Shear Flows in Far-from-Equilibrium Strongly Coupled Fluids

Phys Rev Lett. 2022 Jul 1;129(1):011602. doi: 10.1103/PhysRevLett.129.011602.

Abstract

Although the viscosity of a fluid ranges over several orders of magnitude and is extremely sensitive to microscopic structure and molecular interactions, it has been conjectured that its (opportunely normalized) minimum displays a universal value which is experimentally approached in strongly coupled fluids such as the quark-gluon plasma. At the same time, recent findings suggest that hydrodynamics could serve as a universal attractor even when the deformation gradients are large and that dissipative transport coefficients, such as viscosity, could still display a universal behavior far from equilibrium.

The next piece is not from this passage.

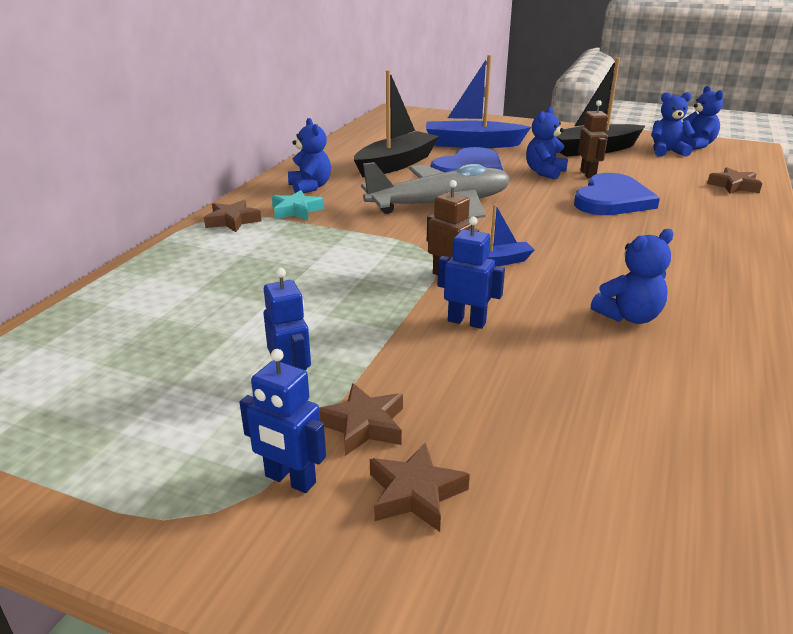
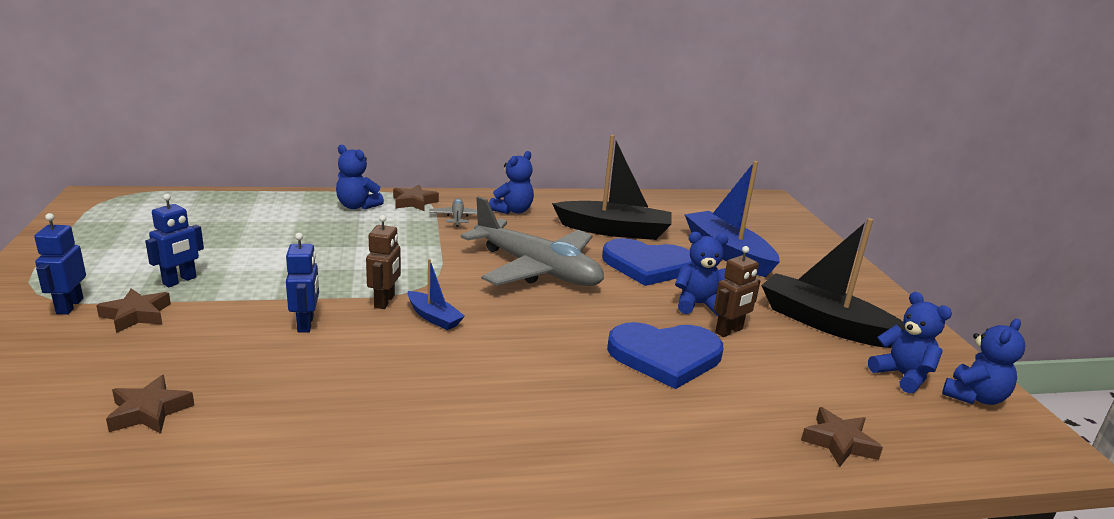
camera: 55 degrees right, 5 degrees down
(296, 211) = (457, 217): turquoise star -> grey plane
(415, 493) = (61, 348): brown star -> brown star (149, 411)
(629, 317) = (367, 401): blue teddy bear -> blue teddy bear (357, 206)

Motivated by these observations, we consider the real-time dissipative dynamics of several holographic models under large shear deformations. In all the cases considered, we observe that at late time both the viscosity-entropy density ratio and the dimensionless ratio between energy density and entropy density approach a constant value. Whenever the shear rate in units of the energy density is small at late time, these values coincide with the expectations from near equilibrium hydrodynamics. Surprisingly, even when this is not the case, and the system at late time is far from equilibrium, the viscosity-to-entropy ratio approaches a constant which decreases monotonically with the dimensionless shear rate and can be parametrically smaller than the hydrodynamic result.